Not me. I was not going to be a sheep anymore. When my turn came, I struggled and kicked. The SS guard grabbed my arm. The feel of his grip twisting my skin dissolved my resolve. “I want my mama!” I screamed.
“Hold still!” ordered the guard.
I bit his arm. “Bring back my mama!”
“We will let you see her tomorrow.”
I knew he was lying. They had just torn us away from Mama, so why would they reunite us the next day? Four people had to hold me down while they heated the point of a pen-like gadget over an open flame and dipped it into blue ink. Then they held the hot pen to my flesh and began to burn my number into the outer part of my left arm: A-7063.

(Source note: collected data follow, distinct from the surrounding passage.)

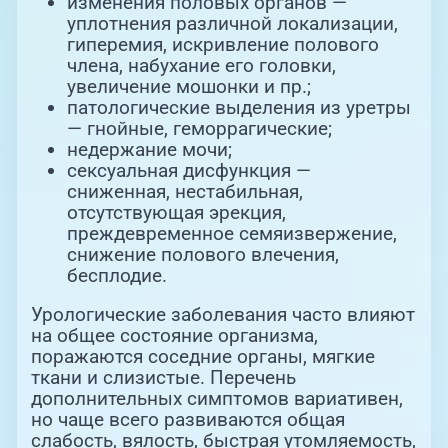
изменения половых органов —
уплотнения различной локализации,
гиперемия, искривление полового
члена, набухание его головки,
увеличение мошонки и пр.;
патологические выделения из уретры
— гнойные, геморрагические;
недержание мочи;
сексуальная дисфункция —
сниженная, нестабильная,
отсутствующая эрекция,
преждевременное семяизвержение,
снижение полового влечения,
бесплодие.
Урологические заболевания часто влияют
на общее состояние организма,
поражаются соседние органы, мягкие
ткани и слизистые. Перечень
дополнительных симптомов вариативен,
но чаще всего развиваются общая
слабость, вялость, быстрая утомляемость,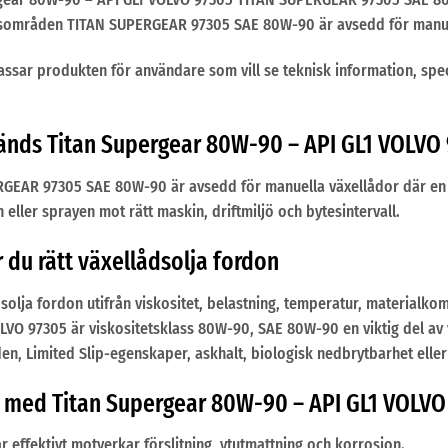
områden TITAN SUPERGEAR 97305 SAE 80W-90 är avsedd för manuell
ssar produkten för användare som vill se teknisk information, sp
nds Titan Supergear 80W-90 – API GL1 VOLVO 9
GEAR 97305 SAE 80W-90 är avsedd för manuella växellådor där en ol
 eller sprayen mot rätt maskin, driftmiljö och bytesintervall.
r du rätt växellådsolja fordon
dsolja fordon utifrån viskositet, belastning, temperatur, materialko
OLVO 97305 är viskositetsklass 80W-90, SAE 80W-90 en viktig del av 
n, Limited Slip-egenskaper, askhalt, biologisk nedbrytbarhet eller
r med Titan Supergear 80W-90 – API GL1 VOLVO
 effektivt motverkar förslitning, ytutmattning och korrosion.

“Stop!” I yelled. “Th at hurts!”
I squirmed and wriggled so much that they could not hold me completely still. Because of my struggling, the numbers on my arm were blurred.
Next they tattooed Miriam. She did not struggle like I had. Her number was A-7064. All the writing on her arm was clear.
Our arms felt painful and swollen as we were marched across the camp to our barracks, where we would reside. Along the way I saw groups of skeleton-like people accompanied by SS guards with huge dogs. The prisoners were returning from work. What kind of work did they do that made them so thin? Were they sick? Did they not get food? Everything around me stank with that horrible, thick, chicken-feather smell and looked dark, gray, and lifeless. Threatening. I do not remember any grass, trees, or flowers anywhere.
Finally we arrived at our barracks in Camp II B, the girls’ camp in Birkenau, also referred to as Auschwitz II. The building was a barn originally built for horses. It was filthy. The stink inside was worse than the stench outside. There were no windows on the lower part of the walls for light or ventilation, only across the top above our heads, which made it suffocating. A double row of bricks forming a bench ran down the middle of the barracks. At the end stood a three-hole latrine, another privilege for twins; we did not have to go outside in the big public latrine to go to the bathroom. There were a few hundred twins from ages two to sixteen. We spotted Mrs. Csengeri’s daughters there, too, but we did not speak to them at that time.
That first night a pair of Hungarian twins who had been there a while showed us the triple-decker bunks. Miriam and I had a bunk on the bottom.
When the evening meal arrived, all the other children rushed to the doorway. Dinner consisted of a two-and-a-half-inch slice of dark bread and a brownish fluid that everyone called “fake coffee.” Miriam and I looked at each other. “We can’t eat this,” I said to one of the Hungarian twins.